- **Entries provided**
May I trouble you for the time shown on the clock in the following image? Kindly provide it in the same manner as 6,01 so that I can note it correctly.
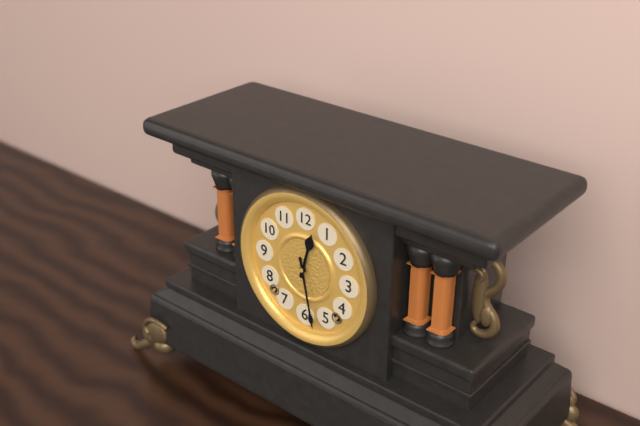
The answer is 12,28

---

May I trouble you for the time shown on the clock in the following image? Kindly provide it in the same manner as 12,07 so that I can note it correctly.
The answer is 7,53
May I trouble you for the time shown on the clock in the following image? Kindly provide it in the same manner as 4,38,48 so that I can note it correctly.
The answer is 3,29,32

- **Set problem**
Format the lines of the records from the line containing "4,38,48 so that I can note it correctly." to the line containing "The answer is 3,29,32", both included, as a numbered list that omits blank lines and covers only those lines.

- **Task result**
1. May I trouble you for the time shown on the clock in the following image? Kindly provide it in the same manner as 4,38,48 so that I can note it correctly.
2. The answer is 3,29,32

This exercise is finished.